- Church: Catholic Church
- Diocese: Diocese of San Bernardo
- In office: 13 July 1987 – 10 October 2003
- Predecessor: Diocese erected
- Successor: Juan Ignacio González Errázuriz
- Previous posts: Bishop of Los Ángeles (1970-1987) Titular Bishop of Burca (1968-1970) Prelate of Calama (1968-1970)

Orders
- Ordination: 10 March 1951 by Eduardo Larraín Cordovez [es]
- Consecration: 19 May 1968 by Francisco de Borja Valenzuela Ríos

Personal details
- Born: Orozimbo Fuenzalida y Fuenzalida 22 May 1925 Rancagua, O'Higgins Province [es], Chile
- Died: 27 March 2013 (aged 87)

= Orozimbo Fuenzalida =

Orozimbo Fuenzalida y Fuenzalida (22 May 1925 - 27 March 2013) was the Catholic bishop of the Diocese of San Bernardo, Chile.

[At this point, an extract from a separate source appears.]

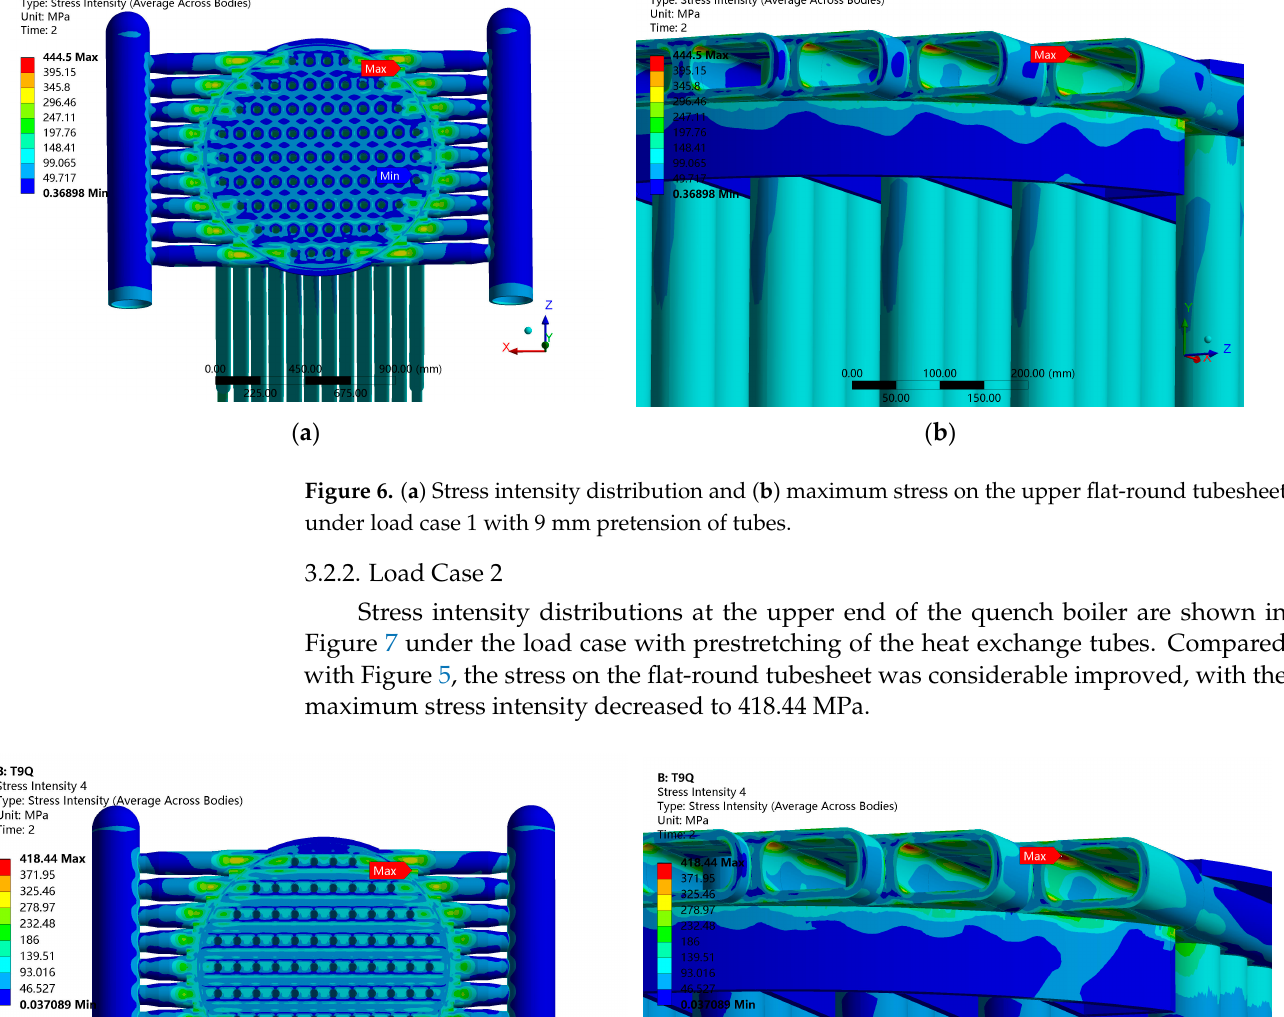
( b ) Figure 5. ( a ) Stress intensity distribution and ( b ) maximum stress on the upper flat-round tubesheet under load case 2 without prestretching of the tubes.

Ordained to the priesthood in 1951, Fuenzalida y Fuenzalida was named bishop in 1968 and retired in 2003.

He was Prelate of Calama and Titular Bishop of Burca from 1968 until 1970, Bishop of Santa María de Los Ángeles from 1970 until 1987, and Bishop of San Bernardo from 1987 until 2003.